# [本文]

SQL Server ではクエリのリコンパイルが発生する条件としては次のようなものがあります。
パラメータースニッフィング等で、実行プランが大多数のクエリで効率が悪くなってしまった場合の補正として、「統計情報を更新」することでリコンパイルを誘発させることがあるのではないでしょうか。
実稼働環境であれば、統計情報の更新を行うことでリコンパイルを誘発させるということを実施するのは、それほど難しくない気がしますが、負荷がかかっていない検証環境のようなものを使用して、検証を実施しようとすると、統計情報を更新してもリコンパイルが発生しないとう状態になることがあります。
これについては、2018 年の段階で Does Updating Statistics Cause a Recompile if No Data Has Changed? で解説が行われていますが、投稿を書いている時点の最新のバージョンである、SQL Server 2019 CU15 でも同様な状態になるのかと思って確認していた際の内容を遺しておきたいと思います。
実行プランで使用されている統計情報を確認する
SQL Server 2017 以降で、データベース互換性レベル 120 (SQL Server 2014) 以降を使用している場合は、実行プランに「OptimizerStatsUsage」が追加されており、実行プランを生成する際にどのような統計情報が使用されたのかを確認することができます。
上記のバージョン / 互換性レベルとなっている場合、実行プランには次のような情報が出力されます。
この情報を確認することで、該当の実行プランをリコンパイルさせるためには、どのような統計情報を更新すればよいのかを判断することができます。
単純に検証をしようとするとどうなるか?
上記の情報からどのような統計情報が使用されているかを確認することができました。
それでは、次のようなクエリを実行すると、リコンパイルは発生するでしょうか?

# [課題 a]
次の (i)〜(iii) は本文の内容と一致しますか？それぞれ「はい」か「いいえ」で答え、判断の根拠となる本文の語句を一字一句そのまま引用してください。
(i) SQL Server 2017 以降で互換性レベル 120 以降を使用していれば、実行プランに「OptimizerStatsUsage」が含まれる。
(ii) 「Does Updating Statistics Cause a Recompile if No Data Has Changed?」での解説は 2020 年に行われた。
(iii) 負荷のかかっていない検証環境では、統計情報を更新すれば必ずリコンパイルが発生する。

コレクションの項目

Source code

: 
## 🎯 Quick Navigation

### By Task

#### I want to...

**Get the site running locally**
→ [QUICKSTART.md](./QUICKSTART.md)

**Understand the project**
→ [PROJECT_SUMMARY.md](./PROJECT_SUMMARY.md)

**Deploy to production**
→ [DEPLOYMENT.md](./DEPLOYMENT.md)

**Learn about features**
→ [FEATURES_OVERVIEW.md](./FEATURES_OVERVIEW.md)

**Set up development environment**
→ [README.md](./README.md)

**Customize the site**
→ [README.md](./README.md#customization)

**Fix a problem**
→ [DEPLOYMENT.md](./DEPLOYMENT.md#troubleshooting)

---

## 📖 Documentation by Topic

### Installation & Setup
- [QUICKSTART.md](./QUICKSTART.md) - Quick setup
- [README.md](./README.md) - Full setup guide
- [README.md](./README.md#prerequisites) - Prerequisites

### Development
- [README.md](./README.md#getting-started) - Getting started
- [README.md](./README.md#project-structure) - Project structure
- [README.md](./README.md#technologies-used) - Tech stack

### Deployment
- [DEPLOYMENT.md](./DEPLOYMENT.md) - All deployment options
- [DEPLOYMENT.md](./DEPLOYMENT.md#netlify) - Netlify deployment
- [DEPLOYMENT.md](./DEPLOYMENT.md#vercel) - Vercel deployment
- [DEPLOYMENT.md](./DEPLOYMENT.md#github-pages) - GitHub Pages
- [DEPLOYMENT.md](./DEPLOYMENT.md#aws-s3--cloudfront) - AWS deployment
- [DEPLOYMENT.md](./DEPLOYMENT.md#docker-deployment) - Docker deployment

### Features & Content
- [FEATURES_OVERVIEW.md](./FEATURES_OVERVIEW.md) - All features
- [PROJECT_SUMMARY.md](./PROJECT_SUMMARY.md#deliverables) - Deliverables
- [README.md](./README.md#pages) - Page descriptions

# [課題 b]
行データのうち、「up development environment**」を含む行から行データの最後までを、両端の行も含めて一字一句そのまま書き出してもらえますか？

# [最終回答 a]
(i) はい。「SQL Server 2017 以降で、データベース互換性レベル 120 (SQL Server 2014) 以降を使用している場合は、実行プランに「OptimizerStatsUsage」が追加されており」
(ii) いいえ。「2018 年の段階で Does Updating Statistics Cause a Recompile if No Data Has Changed? で解説が行われています」
(iii) いいえ。「統計情報を更新してもリコンパイルが発生しない」

# [最終回答 b]
**Set up development environment**
→ [README.md](./README.md)

**Customize the site**
→ [README.md](./README.md#customization)

**Fix a problem**
→ [DEPLOYMENT.md](./DEPLOYMENT.md#troubleshooting)

---

## 📖 Documentation by Topic

### Installation & Setup
- [QUICKSTART.md](./QUICKSTART.md) - Quick setup
- [README.md](./README.md) - Full setup guide
- [README.md](./README.md#prerequisites) - Prerequisites

### Development
- [README.md](./README.md#getting-started) - Getting started
- [README.md](./README.md#project-structure) - Project structure
- [README.md](./README.md#technologies-used) - Tech stack

### Deployment
- [DEPLOYMENT.md](./DEPLOYMENT.md) - All deployment options
- [DEPLOYMENT.md](./DEPLOYMENT.md#netlify) - Netlify deployment
- [DEPLOYMENT.md](./DEPLOYMENT.md#vercel) - Vercel deployment
- [DEPLOYMENT.md](./DEPLOYMENT.md#github-pages) - GitHub Pages
- [DEPLOYMENT.md](./DEPLOYMENT.md#aws-s3--cloudfront) - AWS deployment
- [DEPLOYMENT.md](./DEPLOYMENT.md#docker-deployment) - Docker deployment

### Features & Content
- [FEATURES_OVERVIEW.md](./FEATURES_OVERVIEW.md) - All features
- [PROJECT_SUMMARY.md](./PROJECT_SUMMARY.md#deliverables) - Deliverables
- [README.md](./README.md#pages) - Page descriptions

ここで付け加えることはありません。